BEGIN Provided data

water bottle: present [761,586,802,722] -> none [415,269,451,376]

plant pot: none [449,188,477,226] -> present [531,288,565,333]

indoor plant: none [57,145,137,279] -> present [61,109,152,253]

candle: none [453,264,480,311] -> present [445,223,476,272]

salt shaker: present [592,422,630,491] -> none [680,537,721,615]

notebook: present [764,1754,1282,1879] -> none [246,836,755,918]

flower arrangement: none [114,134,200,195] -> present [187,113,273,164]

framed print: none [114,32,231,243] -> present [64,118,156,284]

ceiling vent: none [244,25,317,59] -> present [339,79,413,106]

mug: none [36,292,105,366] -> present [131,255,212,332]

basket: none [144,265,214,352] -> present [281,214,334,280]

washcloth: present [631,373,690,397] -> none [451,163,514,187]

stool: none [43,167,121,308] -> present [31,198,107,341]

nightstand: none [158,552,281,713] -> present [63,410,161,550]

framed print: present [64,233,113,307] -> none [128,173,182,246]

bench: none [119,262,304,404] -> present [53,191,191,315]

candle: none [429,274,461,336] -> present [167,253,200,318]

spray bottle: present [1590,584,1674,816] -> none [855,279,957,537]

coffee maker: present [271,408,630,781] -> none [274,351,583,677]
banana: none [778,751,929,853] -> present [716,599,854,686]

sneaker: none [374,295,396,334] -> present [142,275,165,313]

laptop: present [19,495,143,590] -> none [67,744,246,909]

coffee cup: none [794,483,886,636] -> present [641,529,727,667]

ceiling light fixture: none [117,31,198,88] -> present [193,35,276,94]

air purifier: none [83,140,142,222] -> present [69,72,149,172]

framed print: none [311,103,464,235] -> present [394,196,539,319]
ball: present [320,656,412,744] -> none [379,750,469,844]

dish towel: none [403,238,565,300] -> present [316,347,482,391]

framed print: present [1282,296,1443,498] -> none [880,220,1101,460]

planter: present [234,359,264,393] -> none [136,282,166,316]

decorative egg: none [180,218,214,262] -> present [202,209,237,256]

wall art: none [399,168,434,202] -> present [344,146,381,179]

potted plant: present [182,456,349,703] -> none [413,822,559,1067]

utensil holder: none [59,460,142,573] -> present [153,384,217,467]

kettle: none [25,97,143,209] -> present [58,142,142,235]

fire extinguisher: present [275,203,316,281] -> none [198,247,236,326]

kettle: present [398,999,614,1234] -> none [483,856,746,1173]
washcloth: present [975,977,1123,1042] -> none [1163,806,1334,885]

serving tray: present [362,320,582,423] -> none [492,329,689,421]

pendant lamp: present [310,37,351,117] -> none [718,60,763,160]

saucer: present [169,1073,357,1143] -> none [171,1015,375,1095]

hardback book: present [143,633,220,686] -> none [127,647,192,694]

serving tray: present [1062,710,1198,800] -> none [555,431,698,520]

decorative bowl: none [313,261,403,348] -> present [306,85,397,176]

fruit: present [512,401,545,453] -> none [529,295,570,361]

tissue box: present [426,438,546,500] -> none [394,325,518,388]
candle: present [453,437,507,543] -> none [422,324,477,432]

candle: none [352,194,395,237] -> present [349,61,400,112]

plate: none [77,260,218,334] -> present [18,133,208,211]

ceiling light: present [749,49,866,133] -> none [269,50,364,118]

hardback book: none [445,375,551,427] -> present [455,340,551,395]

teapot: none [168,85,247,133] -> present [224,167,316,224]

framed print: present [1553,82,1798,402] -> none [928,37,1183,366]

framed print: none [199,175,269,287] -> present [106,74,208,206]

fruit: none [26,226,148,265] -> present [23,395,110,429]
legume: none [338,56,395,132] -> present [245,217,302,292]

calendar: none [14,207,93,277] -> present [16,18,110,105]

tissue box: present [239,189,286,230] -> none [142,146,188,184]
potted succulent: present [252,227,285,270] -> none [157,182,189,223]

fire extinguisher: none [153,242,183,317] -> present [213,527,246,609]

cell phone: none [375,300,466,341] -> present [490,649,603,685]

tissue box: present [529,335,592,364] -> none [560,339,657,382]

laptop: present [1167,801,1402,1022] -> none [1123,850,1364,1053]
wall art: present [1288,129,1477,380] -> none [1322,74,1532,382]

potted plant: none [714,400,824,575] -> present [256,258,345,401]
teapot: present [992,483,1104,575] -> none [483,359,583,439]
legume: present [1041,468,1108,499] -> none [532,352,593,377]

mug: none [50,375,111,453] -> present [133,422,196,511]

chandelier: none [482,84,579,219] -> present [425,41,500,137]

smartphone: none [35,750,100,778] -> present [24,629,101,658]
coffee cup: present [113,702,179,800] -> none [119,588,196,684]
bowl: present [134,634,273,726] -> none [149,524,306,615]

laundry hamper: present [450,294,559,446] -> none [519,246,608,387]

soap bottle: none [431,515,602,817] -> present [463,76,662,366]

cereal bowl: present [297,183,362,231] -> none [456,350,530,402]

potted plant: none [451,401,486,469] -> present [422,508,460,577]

END Provided data

* Your objective
Quote every line of the data, word for word.

* Reply
water bottle: present [761,586,802,722] -> none [415,269,451,376]

plant pot: none [449,188,477,226] -> present [531,288,565,333]

indoor plant: none [57,145,137,279] -> present [61,109,152,253]

candle: none [453,264,480,311] -> present [445,223,476,272]

salt shaker: present [592,422,630,491] -> none [680,537,721,615]

notebook: present [764,1754,1282,1879] -> none [246,836,755,918]

flower arrangement: none [114,134,200,195] -> present [187,113,273,164]

framed print: none [114,32,231,243] -> present [64,118,156,284]

ceiling vent: none [244,25,317,59] -> present [339,79,413,106]

mug: none [36,292,105,366] -> present [131,255,212,332]

basket: none [144,265,214,352] -> present [281,214,334,280]

washcloth: present [631,373,690,397] -> none [451,163,514,187]

stool: none [43,167,121,308] -> present [31,198,107,341]

nightstand: none [158,552,281,713] -> present [63,410,161,550]

framed print: present [64,233,113,307] -> none [128,173,182,246]

bench: none [119,262,304,404] -> present [53,191,191,315]

candle: none [429,274,461,336] -> present [167,253,200,318]

spray bottle: present [1590,584,1674,816] -> none [855,279,957,537]

coffee maker: present [271,408,630,781] -> none [274,351,583,677]
banana: none [778,751,929,853] -> present [716,599,854,686]

sneaker: none [374,295,396,334] -> present [142,275,165,313]

laptop: present [19,495,143,590] -> none [67,744,246,909]

coffee cup: none [794,483,886,636] -> present [641,529,727,667]

ceiling light fixture: none [117,31,198,88] -> present [193,35,276,94]

air purifier: none [83,140,142,222] -> present [69,72,149,172]

framed print: none [311,103,464,235] -> present [394,196,539,319]
ball: present [320,656,412,744] -> none [379,750,469,844]

dish towel: none [403,238,565,300] -> present [316,347,482,391]

framed print: present [1282,296,1443,498] -> none [880,220,1101,460]

planter: present [234,359,264,393] -> none [136,282,166,316]

decorative egg: none [180,218,214,262] -> present [202,209,237,256]

wall art: none [399,168,434,202] -> present [344,146,381,179]

potted plant: present [182,456,349,703] -> none [413,822,559,1067]

utensil holder: none [59,460,142,573] -> present [153,384,217,467]

kettle: none [25,97,143,209] -> present [58,142,142,235]

fire extinguisher: present [275,203,316,281] -> none [198,247,236,326]

kettle: present [398,999,614,1234] -> none [483,856,746,1173]
washcloth: present [975,977,1123,1042] -> none [1163,806,1334,885]

serving tray: present [362,320,582,423] -> none [492,329,689,421]

pendant lamp: present [310,37,351,117] -> none [718,60,763,160]

saucer: present [169,1073,357,1143] -> none [171,1015,375,1095]

hardback book: present [143,633,220,686] -> none [127,647,192,694]

serving tray: present [1062,710,1198,800] -> none [555,431,698,520]

decorative bowl: none [313,261,403,348] -> present [306,85,397,176]

fruit: present [512,401,545,453] -> none [529,295,570,361]

tissue box: present [426,438,546,500] -> none [394,325,518,388]
candle: present [453,437,507,543] -> none [422,324,477,432]

candle: none [352,194,395,237] -> present [349,61,400,112]

plate: none [77,260,218,334] -> present [18,133,208,211]

ceiling light: present [749,49,866,133] -> none [269,50,364,118]

hardback book: none [445,375,551,427] -> present [455,340,551,395]

teapot: none [168,85,247,133] -> present [224,167,316,224]

framed print: present [1553,82,1798,402] -> none [928,37,1183,366]

framed print: none [199,175,269,287] -> present [106,74,208,206]

fruit: none [26,226,148,265] -> present [23,395,110,429]
legume: none [338,56,395,132] -> present [245,217,302,292]

calendar: none [14,207,93,277] -> present [16,18,110,105]

tissue box: present [239,189,286,230] -> none [142,146,188,184]
potted succulent: present [252,227,285,270] -> none [157,182,189,223]

fire extinguisher: none [153,242,183,317] -> present [213,527,246,609]

cell phone: none [375,300,466,341] -> present [490,649,603,685]

tissue box: present [529,335,592,364] -> none [560,339,657,382]

laptop: present [1167,801,1402,1022] -> none [1123,850,1364,1053]
wall art: present [1288,129,1477,380] -> none [1322,74,1532,382]

potted plant: none [714,400,824,575] -> present [256,258,345,401]
teapot: present [992,483,1104,575] -> none [483,359,583,439]
legume: present [1041,468,1108,499] -> none [532,352,593,377]

mug: none [50,375,111,453] -> present [133,422,196,511]

chandelier: none [482,84,579,219] -> present [425,41,500,137]

smartphone: none [35,750,100,778] -> present [24,629,101,658]
coffee cup: present [113,702,179,800] -> none [119,588,196,684]
bowl: present [134,634,273,726] -> none [149,524,306,615]

laundry hamper: present [450,294,559,446] -> none [519,246,608,387]

soap bottle: none [431,515,602,817] -> present [463,76,662,366]

cereal bowl: present [297,183,362,231] -> none [456,350,530,402]

potted plant: none [451,401,486,469] -> present [422,508,460,577]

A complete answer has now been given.